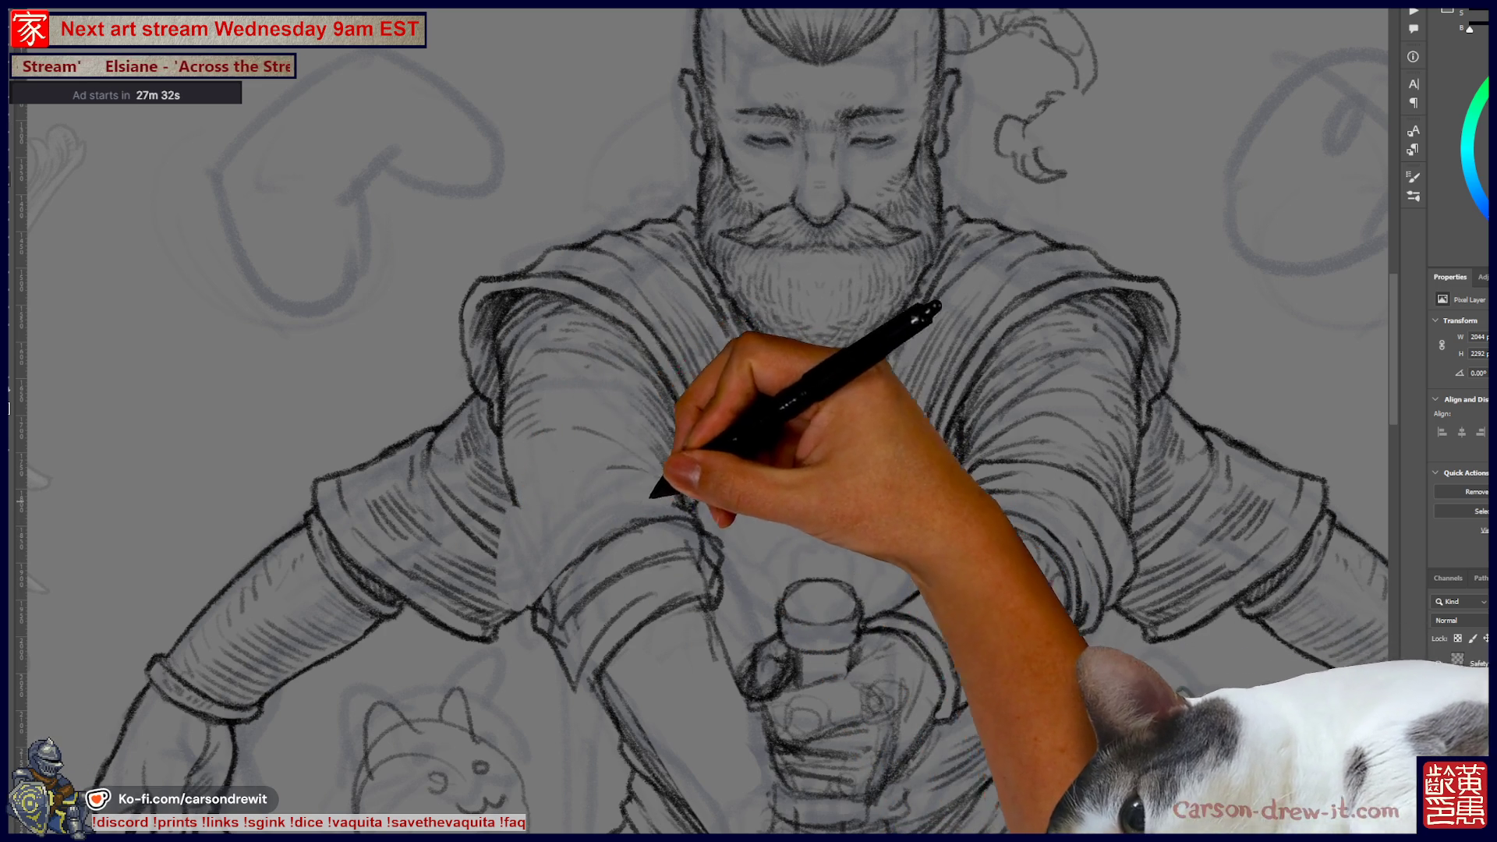
- Sketch a loose diagonal pencil stroke across the man's left shoulder near the collar
mouse_move(702, 421)
left_mouse_down()
mouse_move(519, 429)
mouse_move(624, 421)
left_mouse_up()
━━━
WHAT THE EXERCISE ASKS
Write the listing above out again exactly, but not the images it holds.

ANSWER FOR THIS EXERCISE
- Sketch a loose diagonal pencil stroke across the man's left shoulder near the collar
mouse_move(702, 421)
left_mouse_down()
mouse_move(519, 429)
mouse_move(624, 421)
left_mouse_up()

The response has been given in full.